Methods
Sources, Transformations, Limitations
Repository
You can find all the scripts/code used in this project in the guide2kulchur repository.
Data Sources
Goodreads
The majority of the visualizations use data publicly available from Goodreads. Goodreads has a large number of attributes for each book and author on their site. Specifically, the following fields are shown in the visualizations:
- Title of book / Author name
- Date book first published / Author's birth date
- Description of the book/author posted on Goodreads
- Author's place of birth
- Average Goodreads user rating
- Number of Goodreads user ratings given
- The "top genres" of a book/author
- The works of an author
- The image of an author/book located on the their respective Goodreads page
- Books/authors that are "similar" to a given book/author
- "Readers who enjoyed book X also enjoyed book Y."
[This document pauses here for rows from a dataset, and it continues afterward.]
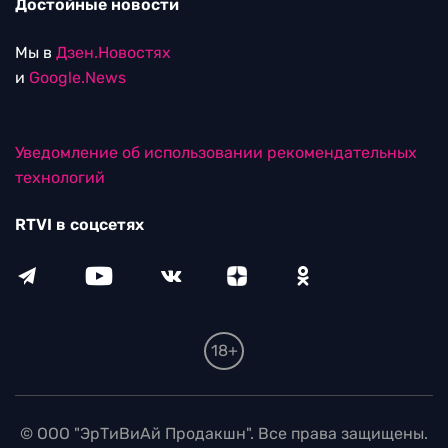
Достойные новости
Мы в
Дзен.Новостях
и
Google.News
Уведомление об использовании рекомендательных
технологий
RTVI в соцсетях
18+
© ООО "ЭрТиВиАй Продакшн". Все права защищены.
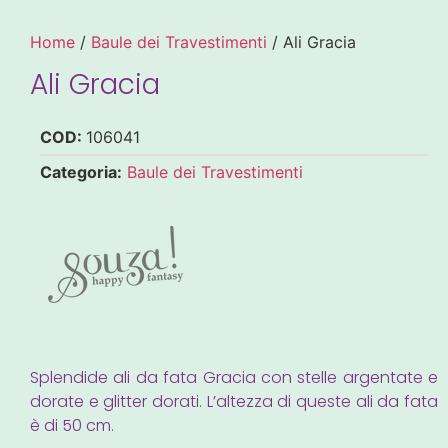
Home
/
Baule dei Travestimenti
/ Ali Gracia
Ali Gracia
COD:
106041
Categoria:
Baule dei Travestimenti
Splendide ali da fata Gracia con stelle argentate e
dorate e glitter dorati. L’altezza di queste ali da fata
è di 50 cm.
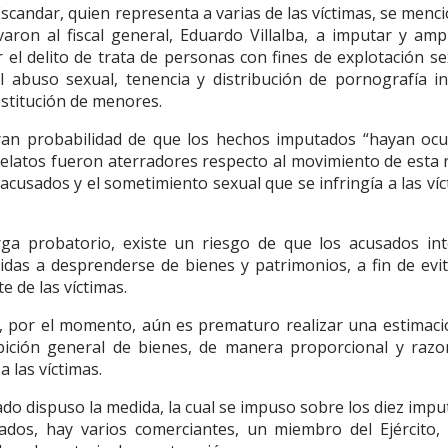
candar, quien representa a varias de las víctimas, se menci
varon al fiscal general, Eduardo Villalba, a imputar y ampl
el delito de trata de personas con fines de explotación se
l abuso sexual, tenencia y distribución de pornografía inf
rostitución de menores.
gran probabilidad de que los hechos imputados “hayan ocu
latos fueron aterradores respecto al movimiento de esta 
 acusados y el sometimiento sexual que se infringía a las víc
rga probatorio, existe un riesgo de que los acusados in
gidas a desprenderse de bienes y patrimonios, a fin de evit
 de las víctimas.
e, por el momento, aún es prematuro realizar una estimaci
ibición general de bienes, de manera proporcional y razo
a las víctimas.
do dispuso la medida, la cual se impuso sobre los diez impu
sados, hay varios comerciantes, un miembro del Ejército,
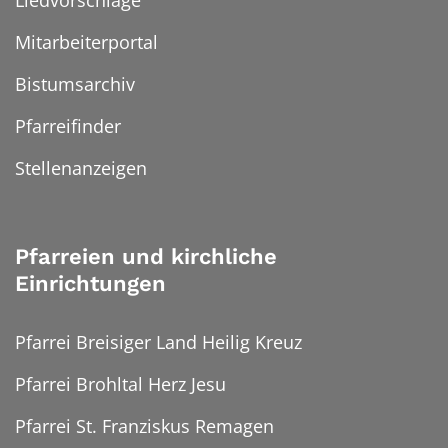
Mitarbeiterportal
Bistumsarchiv
Pfarreifinder
Stellenanzeigen
Pfarreien und kirchliche
Einrichtungen
Pfarrei Breisiger Land Heilig Kreuz
Pfarrei Brohltal Herz Jesu
Pfarrei St. Franziskus Remagen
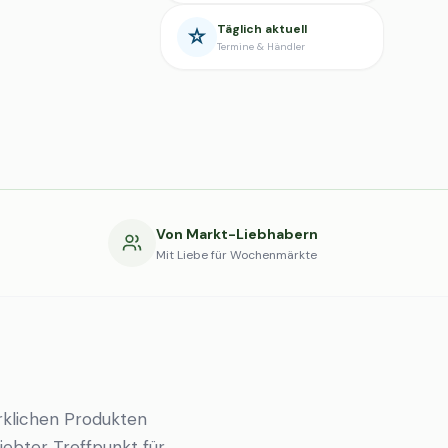
Täglich aktuell
Termine & Händler
g
Von Markt-Liebhabern
Mit Liebe für Wochenmärkte
klichen Produkten
liebter Treffpunkt für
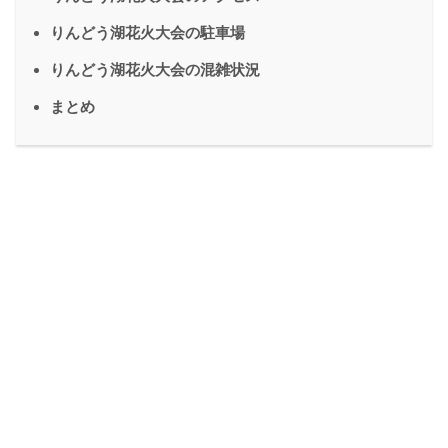
りんどう湖花火大会の駐車場
りんどう湖花火大会の混雑状況
まとめ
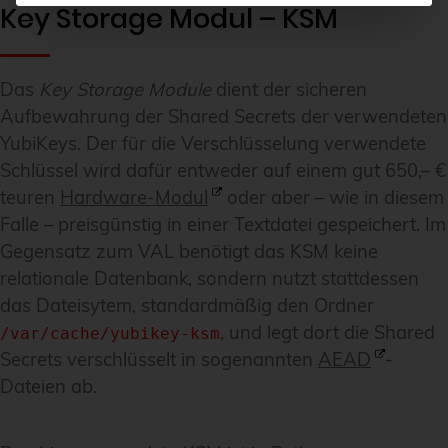
Key Storage Modul – KSM
Das
Key Storage Module
dient der sicheren
Aufbewahrung der Shared Secrets der verwendeten
YubiKeys. Der für die Verschlüsselung verwendete
Schlüssel wird dafür entweder auf einem gut 650,– €
teuren
Hardware-Modul
oder aber – wie in diesem
Falle – preisgünstig in einer Textdatei gespeichert. Im
Gegensatz zum VAL benötigt das KSM keine
relationale Datenbank, sondern nutzt stattdessen
das Dateisytem, standardmäßig den Ordner
, und legt dort die Shared
/var/cache/yubikey-ksm
Secrets verschlüsselt in sogenannten
AEAD
-
Dateien ab.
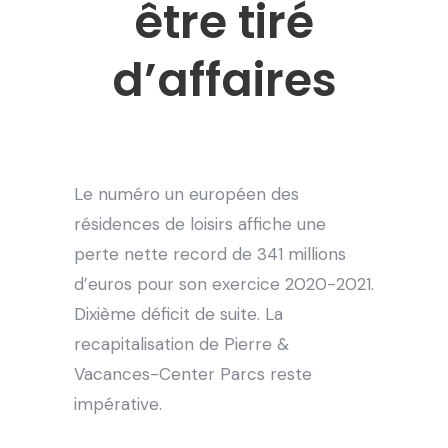
être tiré
d’affaires
Le numéro un européen des
résidences de loisirs affiche une
perte nette record de 341 millions
d’euros pour son exercice 2020-2021.
Dixième déficit de suite. La
recapitalisation de Pierre &
Vacances-Center Parcs reste
impérative.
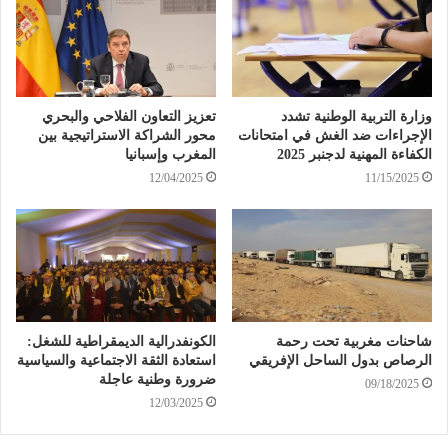
وزارة التربية الوطنية تشدد
تعزيز التعاون الفلاحي والبحري
الإجراءات ضد الغش في امتحانات
محور الشراكة الاستراتيجية بين
الكفاءة المهنية لدجنبر 2025
المغرب وإسبانيا
12/04/2025
11/15/2025
شاحنات مغربية تحت رحمة
الكونفدرالية الديمقراطية للشغل:
الرصاص بدول الساحل الإفريقي
استعادة الثقة الاجتماعية والسياسية
ضرورة وطنية عاجلة
09/18/2025
12/03/2025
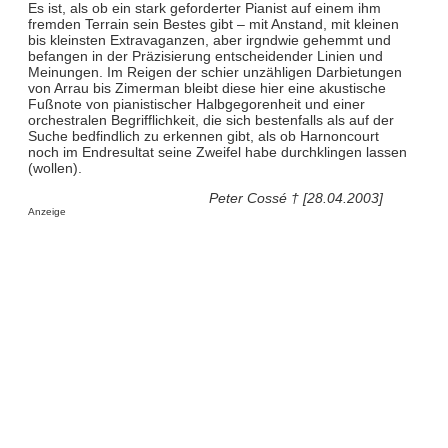
Es ist, als ob ein stark geforderter Pianist auf einem ihm
fremden Terrain sein Bestes gibt – mit Anstand, mit kleinen
bis kleinsten Extravaganzen, aber irgndwie gehemmt und
befangen in der Präzisierung entscheidender Linien und
Meinungen. Im Reigen der schier unzähligen Darbietungen
von Arrau bis Zimerman bleibt diese hier eine akustische
Fußnote von pianistischer Halbgegorenheit und einer
orchestralen Begrifflichkeit, die sich bestenfalls als auf der
Suche bedfindlich zu erkennen gibt, als ob Harnoncourt
noch im Endresultat seine Zweifel habe durchklingen lassen
(wollen).
Peter Cossé † [28.04.2003]
Anzeige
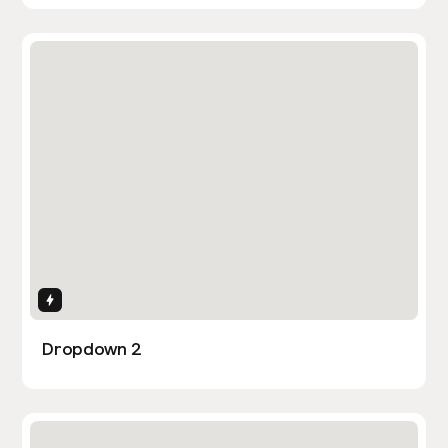
Interactions
Dropdown 2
- "Members who read books by author X also read books by author Y."
Nominatim
In order to make map visualizations, Nominatim was used to find the coordinates of an author's place of birth. This process is not perfect of course, as author birthplace strings are often either incomplete in scope (e.g., "Buffalo"), too broad to generate specific coordinates (e.g., "United States of America"), or could return results from an entirely different location due to the string (e.g., "Georgia"). Despite these limitations, this service allowed for author and book maps with a broad range of authors and books, both in relation to time and geography.
Wikidata
Unfortunately, a large number of older authors did not have birth dates on record in Goodreads; further, a programming error caused authors with BC era birthdates to be coded as having unavailable birthdates. To partially alleviate these issues, Wikidata was used to find the birthdates and birth places for a number of older authors, like Hesiod and Homer. This process was also not perfect, as joins were made on an author's name, which could incorrectly match an author from Goodreads to an author in the Wikidata database.
Visualizations
kepler.gl
For all map visualizations, kepler.gl, a "data-agnostic, high-performance web-based application for visual exploration of large-scale geolocation data sets" made by Uber, was used. This open source application was very easy to work with, and its high-performance backend allowed for a large number of markers and marker data displayed on a single map. I'd recommend it to others, and will definitely use it again in the future on other projects.
ipysigma
ipysigma, a Jupyter widget made by médialab Sciences Po that uses sigma.js and graphology under the hood, was used to make graphs of author and book networks. Again, I'd definitely recommend this tool and will be using it again.
Limitations
While a number of limitations have already been mentioned, I'll mention a few more here:
- Given that the pool of authors and books is taken from Goodreads, and that many visualizations use an author/book's rating count to filter out some of the data, we'll be lacking in authors/books that aren't as interacted with on Goodreads, or are simply lacking fields that we rely on, like birth place or publication date. Unfortunately (for me at least), this means that many of the older authors and books will not be included in the visualizations.
- Aside from Goodreads "native" data, like average ratings and number of ratings given, things like an author's birth place, or a book's publication date have the possibility of being incorrect, particularly for older authors and books. Coupled with the point above, since we don't have that much of the older book/author data, this isn't a huge concern, but it's still there.